*What to produce*: All of the data, from the first line to the last, should be reproduced without alteration.

Segment Open

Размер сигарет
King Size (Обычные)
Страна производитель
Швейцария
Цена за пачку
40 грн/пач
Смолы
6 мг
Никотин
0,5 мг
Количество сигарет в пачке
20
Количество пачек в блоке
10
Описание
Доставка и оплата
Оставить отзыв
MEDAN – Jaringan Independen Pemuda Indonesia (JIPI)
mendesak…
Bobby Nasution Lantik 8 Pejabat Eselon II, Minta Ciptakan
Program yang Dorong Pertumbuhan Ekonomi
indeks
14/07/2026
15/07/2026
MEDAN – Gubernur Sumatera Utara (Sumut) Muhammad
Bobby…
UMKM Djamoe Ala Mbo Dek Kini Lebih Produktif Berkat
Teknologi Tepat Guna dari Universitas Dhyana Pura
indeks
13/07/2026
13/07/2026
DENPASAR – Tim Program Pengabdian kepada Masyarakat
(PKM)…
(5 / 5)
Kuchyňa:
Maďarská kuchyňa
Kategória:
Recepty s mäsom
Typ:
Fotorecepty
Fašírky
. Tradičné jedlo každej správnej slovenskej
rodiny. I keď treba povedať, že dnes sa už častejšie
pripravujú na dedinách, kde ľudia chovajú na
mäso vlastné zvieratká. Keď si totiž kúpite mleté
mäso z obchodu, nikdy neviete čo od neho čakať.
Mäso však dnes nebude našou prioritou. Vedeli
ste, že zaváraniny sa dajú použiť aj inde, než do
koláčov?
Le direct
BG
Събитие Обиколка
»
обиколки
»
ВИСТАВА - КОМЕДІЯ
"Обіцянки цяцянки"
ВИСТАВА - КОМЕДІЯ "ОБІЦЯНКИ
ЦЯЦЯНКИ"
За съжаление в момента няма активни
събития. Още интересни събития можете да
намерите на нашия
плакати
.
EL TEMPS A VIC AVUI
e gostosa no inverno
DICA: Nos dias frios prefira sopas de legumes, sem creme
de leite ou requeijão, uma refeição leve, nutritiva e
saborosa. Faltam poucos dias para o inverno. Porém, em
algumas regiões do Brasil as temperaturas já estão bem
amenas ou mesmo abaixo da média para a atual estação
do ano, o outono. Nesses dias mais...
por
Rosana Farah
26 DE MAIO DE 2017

Segment Closed

*Result of the task*:
Размер сигарет
King Size (Обычные)
Страна производитель
Швейцария
Цена за пачку
40 грн/пач
Смолы
6 мг
Никотин
0,5 мг
Количество сигарет в пачке
20
Количество пачек в блоке
10
Описание
Доставка и оплата
Оставить отзыв
MEDAN – Jaringan Independen Pemuda Indonesia (JIPI)
mendesak…
Bobby Nasution Lantik 8 Pejabat Eselon II, Minta Ciptakan
Program yang Dorong Pertumbuhan Ekonomi
indeks
14/07/2026
15/07/2026
MEDAN – Gubernur Sumatera Utara (Sumut) Muhammad
Bobby…
UMKM Djamoe Ala Mbo Dek Kini Lebih Produktif Berkat
Teknologi Tepat Guna dari Universitas Dhyana Pura
indeks
13/07/2026
13/07/2026
DENPASAR – Tim Program Pengabdian kepada Masyarakat
(PKM)…
(5 / 5)
Kuchyňa:
Maďarská kuchyňa
Kategória:
Recepty s mäsom
Typ:
Fotorecepty
Fašírky
. Tradičné jedlo každej správnej slovenskej
rodiny. I keď treba povedať, že dnes sa už častejšie
pripravujú na dedinách, kde ľudia chovajú na
mäso vlastné zvieratká. Keď si totiž kúpite mleté
mäso z obchodu, nikdy neviete čo od neho čakať.
Mäso však dnes nebude našou prioritou. Vedeli
ste, že zaváraniny sa dajú použiť aj inde, než do
koláčov?
Le direct
BG
Събитие Обиколка
»
обиколки
»
ВИСТАВА - КОМЕДІЯ
"Обіцянки цяцянки"
ВИСТАВА - КОМЕДІЯ "ОБІЦЯНКИ
ЦЯЦЯНКИ"
За съжаление в момента няма активни
събития. Още интересни събития можете да
намерите на нашия
плакати
.
EL TEMPS A VIC AVUI
e gostosa no inverno
DICA: Nos dias frios prefira sopas de legumes, sem creme
de leite ou requeijão, uma refeição leve, nutritiva e
saborosa. Faltam poucos dias para o inverno. Porém, em
algumas regiões do Brasil as temperaturas já estão bem
amenas ou mesmo abaixo da média para a atual estação
do ano, o outono. Nesses dias mais...
por
Rosana Farah
26 DE MAIO DE 2017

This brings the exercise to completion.